### Task description
Using the material below, print the line that contains "Figure 3. ( a", the line that contains "Figure 8. Enantioseparation", and every line in between, exactly and nothing else.

### Data supplied
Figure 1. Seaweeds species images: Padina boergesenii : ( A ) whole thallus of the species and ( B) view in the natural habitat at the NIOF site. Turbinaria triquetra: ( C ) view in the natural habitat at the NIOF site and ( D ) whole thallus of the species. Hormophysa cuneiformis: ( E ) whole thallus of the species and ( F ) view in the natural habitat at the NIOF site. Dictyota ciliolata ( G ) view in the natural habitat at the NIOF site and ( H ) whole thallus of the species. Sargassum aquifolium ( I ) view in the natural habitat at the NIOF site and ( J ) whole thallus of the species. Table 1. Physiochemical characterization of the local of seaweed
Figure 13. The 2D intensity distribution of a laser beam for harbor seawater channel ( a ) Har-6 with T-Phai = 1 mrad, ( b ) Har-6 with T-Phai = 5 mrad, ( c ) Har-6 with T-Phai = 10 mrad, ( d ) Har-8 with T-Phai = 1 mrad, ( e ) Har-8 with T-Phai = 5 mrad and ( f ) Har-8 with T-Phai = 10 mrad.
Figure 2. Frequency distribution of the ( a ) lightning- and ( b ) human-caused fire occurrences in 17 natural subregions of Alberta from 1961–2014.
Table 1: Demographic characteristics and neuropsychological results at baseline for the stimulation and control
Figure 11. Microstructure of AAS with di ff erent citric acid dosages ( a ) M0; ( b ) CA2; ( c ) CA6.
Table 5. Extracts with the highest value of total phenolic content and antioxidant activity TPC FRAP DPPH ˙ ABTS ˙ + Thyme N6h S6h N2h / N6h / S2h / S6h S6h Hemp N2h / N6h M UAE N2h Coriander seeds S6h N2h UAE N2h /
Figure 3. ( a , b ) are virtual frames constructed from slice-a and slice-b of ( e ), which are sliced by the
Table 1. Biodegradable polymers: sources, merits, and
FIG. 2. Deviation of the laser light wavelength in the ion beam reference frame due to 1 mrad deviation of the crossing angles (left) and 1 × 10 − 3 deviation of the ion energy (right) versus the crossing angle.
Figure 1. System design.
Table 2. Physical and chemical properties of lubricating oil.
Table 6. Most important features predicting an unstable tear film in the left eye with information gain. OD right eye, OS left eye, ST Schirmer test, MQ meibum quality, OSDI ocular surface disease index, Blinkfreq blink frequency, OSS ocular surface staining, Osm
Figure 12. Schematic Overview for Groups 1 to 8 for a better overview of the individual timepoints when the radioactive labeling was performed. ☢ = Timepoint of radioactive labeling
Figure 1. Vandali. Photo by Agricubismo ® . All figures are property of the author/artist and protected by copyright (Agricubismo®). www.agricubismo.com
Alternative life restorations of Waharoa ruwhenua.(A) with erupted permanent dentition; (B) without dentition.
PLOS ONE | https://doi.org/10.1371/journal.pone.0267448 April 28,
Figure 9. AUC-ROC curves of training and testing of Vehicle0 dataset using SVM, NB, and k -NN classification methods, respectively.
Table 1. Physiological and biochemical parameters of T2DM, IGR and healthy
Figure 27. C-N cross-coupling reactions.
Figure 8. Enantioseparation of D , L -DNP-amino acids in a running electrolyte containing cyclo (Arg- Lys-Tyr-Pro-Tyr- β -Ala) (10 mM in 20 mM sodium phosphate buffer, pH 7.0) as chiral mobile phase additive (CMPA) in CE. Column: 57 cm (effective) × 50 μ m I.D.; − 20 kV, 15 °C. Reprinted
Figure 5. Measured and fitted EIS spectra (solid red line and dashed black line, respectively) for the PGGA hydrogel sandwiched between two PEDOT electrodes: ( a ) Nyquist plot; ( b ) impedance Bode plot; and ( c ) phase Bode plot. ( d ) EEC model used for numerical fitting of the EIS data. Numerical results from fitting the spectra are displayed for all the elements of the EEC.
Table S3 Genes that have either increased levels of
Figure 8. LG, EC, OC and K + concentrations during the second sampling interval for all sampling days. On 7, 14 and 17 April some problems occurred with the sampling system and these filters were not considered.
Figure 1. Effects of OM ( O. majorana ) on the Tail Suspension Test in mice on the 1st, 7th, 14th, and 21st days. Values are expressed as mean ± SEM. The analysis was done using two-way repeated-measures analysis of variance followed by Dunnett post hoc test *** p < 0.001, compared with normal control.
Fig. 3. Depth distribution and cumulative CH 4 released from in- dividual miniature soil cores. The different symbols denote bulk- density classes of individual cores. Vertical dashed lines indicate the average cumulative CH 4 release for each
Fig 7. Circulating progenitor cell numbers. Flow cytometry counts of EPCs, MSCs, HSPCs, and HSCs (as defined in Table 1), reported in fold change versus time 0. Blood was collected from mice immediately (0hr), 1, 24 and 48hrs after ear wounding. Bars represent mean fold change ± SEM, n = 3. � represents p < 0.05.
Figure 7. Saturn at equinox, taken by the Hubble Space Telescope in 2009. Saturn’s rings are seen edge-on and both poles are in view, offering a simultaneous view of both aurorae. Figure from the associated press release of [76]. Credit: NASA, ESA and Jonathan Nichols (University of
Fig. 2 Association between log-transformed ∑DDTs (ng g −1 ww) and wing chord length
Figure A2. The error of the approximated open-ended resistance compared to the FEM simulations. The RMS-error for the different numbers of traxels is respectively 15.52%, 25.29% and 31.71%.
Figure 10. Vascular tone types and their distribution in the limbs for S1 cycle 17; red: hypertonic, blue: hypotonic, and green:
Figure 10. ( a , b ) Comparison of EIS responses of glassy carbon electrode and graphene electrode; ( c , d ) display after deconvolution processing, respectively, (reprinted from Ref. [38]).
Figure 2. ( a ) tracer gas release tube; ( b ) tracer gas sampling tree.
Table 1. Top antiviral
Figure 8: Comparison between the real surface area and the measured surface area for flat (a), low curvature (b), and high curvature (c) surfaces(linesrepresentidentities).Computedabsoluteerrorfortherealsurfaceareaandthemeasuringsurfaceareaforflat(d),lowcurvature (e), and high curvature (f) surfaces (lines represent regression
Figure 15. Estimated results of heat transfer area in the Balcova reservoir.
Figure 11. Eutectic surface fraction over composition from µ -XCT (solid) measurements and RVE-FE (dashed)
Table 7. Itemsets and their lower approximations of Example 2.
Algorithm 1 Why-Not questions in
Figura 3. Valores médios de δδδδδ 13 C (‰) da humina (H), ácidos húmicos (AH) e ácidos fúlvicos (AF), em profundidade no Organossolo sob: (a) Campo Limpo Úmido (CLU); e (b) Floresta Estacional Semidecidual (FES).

### Completed exercise
Figure 3. ( a , b ) are virtual frames constructed from slice-a and slice-b of ( e ), which are sliced by the
Table 1. Biodegradable polymers: sources, merits, and
FIG. 2. Deviation of the laser light wavelength in the ion beam reference frame due to 1 mrad deviation of the crossing angles (left) and 1 × 10 − 3 deviation of the ion energy (right) versus the crossing angle.
Figure 1. System design.
Table 2. Physical and chemical properties of lubricating oil.
Table 6. Most important features predicting an unstable tear film in the left eye with information gain. OD right eye, OS left eye, ST Schirmer test, MQ meibum quality, OSDI ocular surface disease index, Blinkfreq blink frequency, OSS ocular surface staining, Osm
Figure 12. Schematic Overview for Groups 1 to 8 for a better overview of the individual timepoints when the radioactive labeling was performed. ☢ = Timepoint of radioactive labeling
Figure 1. Vandali. Photo by Agricubismo ® . All figures are property of the author/artist and protected by copyright (Agricubismo®). www.agricubismo.com
Alternative life restorations of Waharoa ruwhenua.(A) with erupted permanent dentition; (B) without dentition.
PLOS ONE | https://doi.org/10.1371/journal.pone.0267448 April 28,
Figure 9. AUC-ROC curves of training and testing of Vehicle0 dataset using SVM, NB, and k -NN classification methods, respectively.
Table 1. Physiological and biochemical parameters of T2DM, IGR and healthy
Figure 27. C-N cross-coupling reactions.
Figure 8. Enantioseparation of D , L -DNP-amino acids in a running electrolyte containing cyclo (Arg- Lys-Tyr-Pro-Tyr- β -Ala) (10 mM in 20 mM sodium phosphate buffer, pH 7.0) as chiral mobile phase additive (CMPA) in CE. Column: 57 cm (effective) × 50 μ m I.D.; − 20 kV, 15 °C. Reprinted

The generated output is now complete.